Dermatitis atopik
Dermatitis atopik sering menjadi penyebab bruntusan, ditandai dengan bintil kasar kemerahan, gatal bruntusan, dan rasa perih. Pemicunya bisa beragam, seperti makanan, bulu hewan, bahan pakaian, infeksi kulit, perubahan hormon, atau cuaca.

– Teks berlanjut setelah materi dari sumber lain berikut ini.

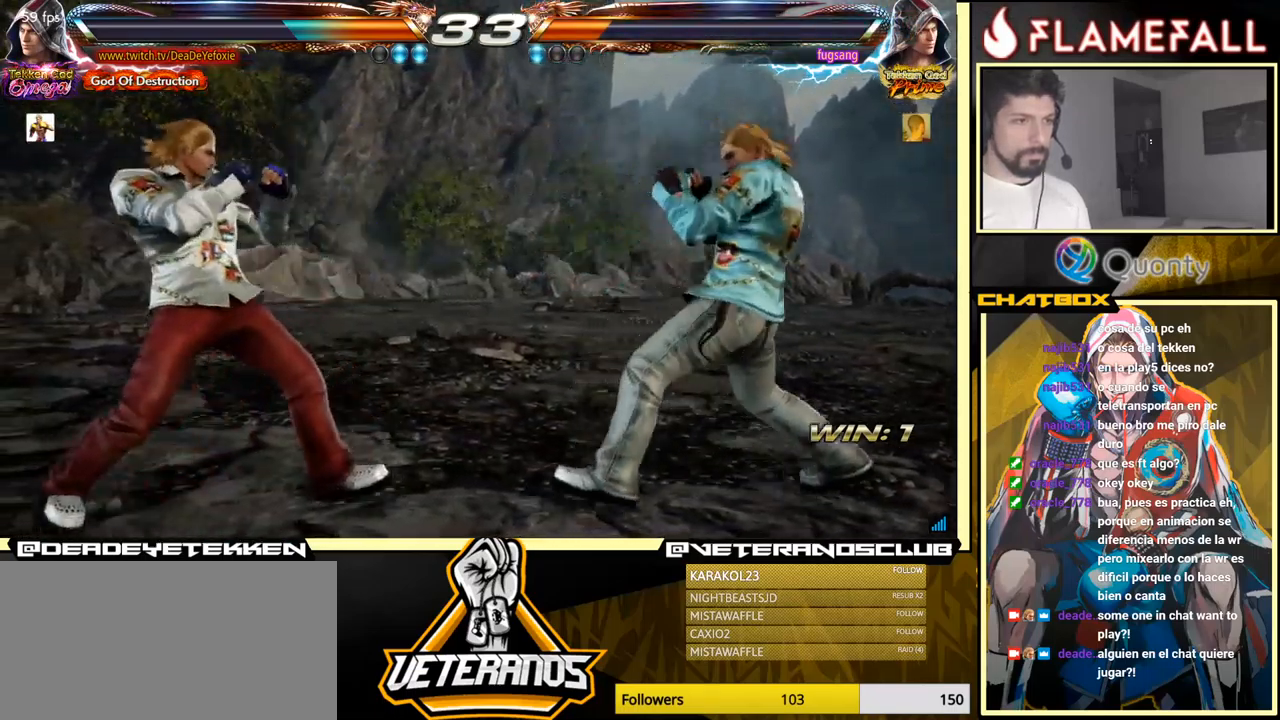
{"buttons": ["Y"], "left_stick": "down-left", "events": [[267, "left_stick", "center"], [350, "Y", "down"], [350, "left_stick", "down-left"]]}
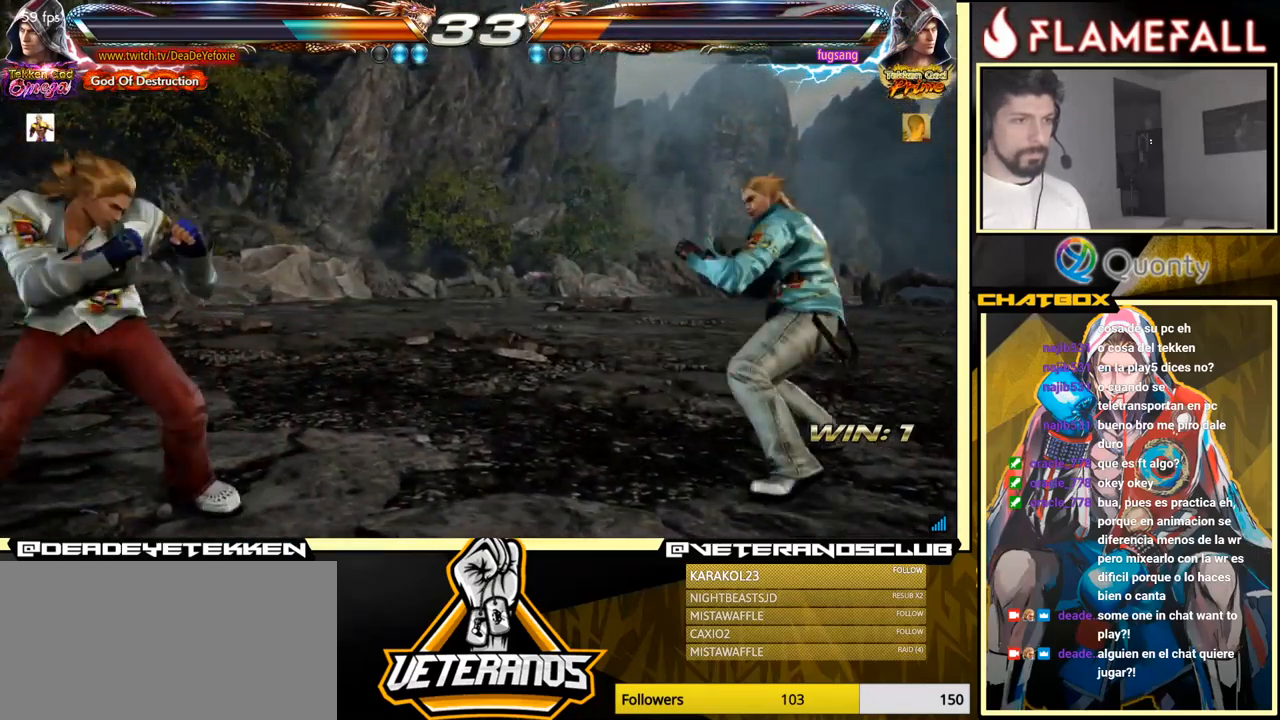
{"buttons": [], "left_stick": "down-left", "events": [[17, "Y", "up"]]}
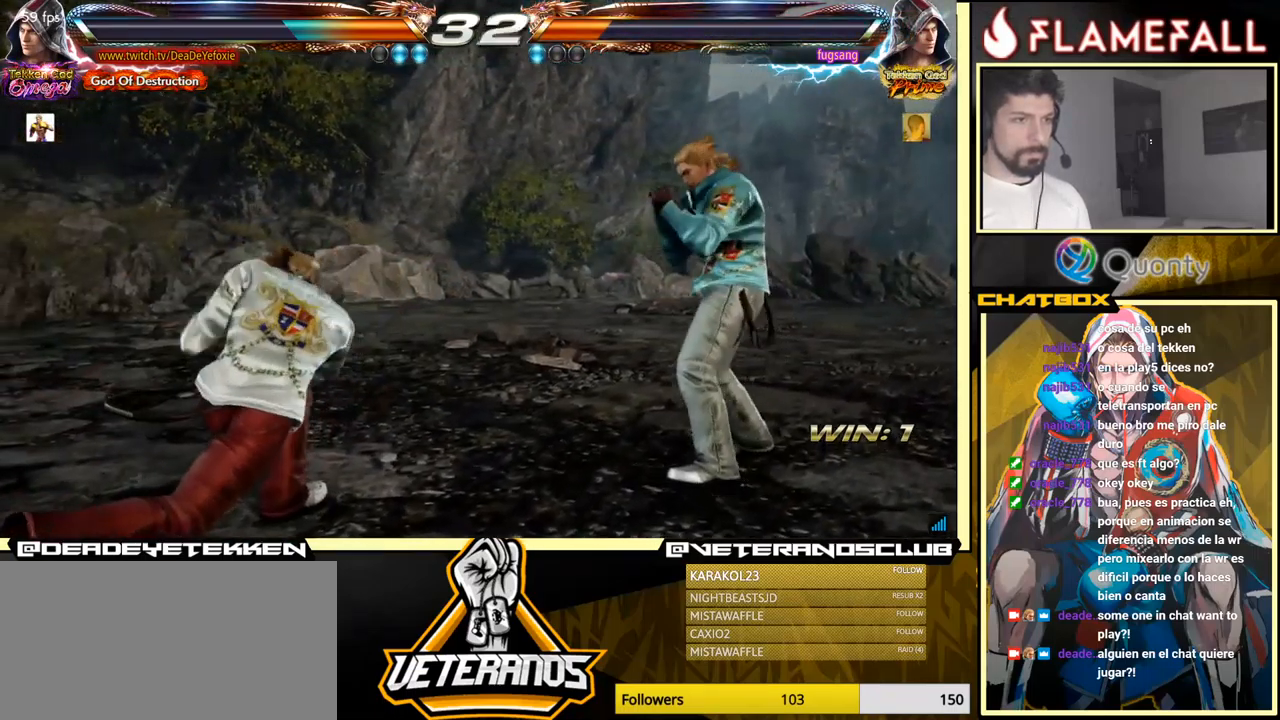
{"buttons": [], "left_stick": "left", "events": [[117, "left_stick", "left"]]}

Dermatitis kontak iritan/alergi
Kondisi ini juga bisa menjadi penyebab bruntusan di kulit, ditandai benjolan kecil, ruam kemerahan, dan gatal bruntusan. Pemicunya antara lain sabun, deterjen, serbuk sari, logam perhiasan, karet, atau kosmetik.
Psoriasis
Penyakit autoimun seperti psoriasis dapat menyebabkan kulit bruntusan. Gejalanya meliputi bercak merah, bintik kecil, kulit kering dan pecah-pecah, serta gatal bruntusan yang disertai nyeri sendi. Gangguan sistem imun dan faktor genetik diduga berperan.
Pityriasis rosea
Pityriasis rosea juga dapat memicu bruntusan, dengan gejala benjolan kemerahan, ruam, dan gatal bruntusan. Kondisi ini diduga dipicu oleh infeksi virus herpes.
Kudis
Kudis adalah penyakit kulit menular yang menyebabkan ruam bintik-bintik seperti jerawat dan gatal bruntusan. Ini disebabkan oleh tungau Sarcoptes scabiei.
Alergi obat
Beberapa jenis obat dapat memicu alergi yang bermanifestasi sebagai kulit bruntusan disertai ruam kemerahan. Contohnya antibiotik, antikejang, NSAID, obat autoimun, dan kemoterapi.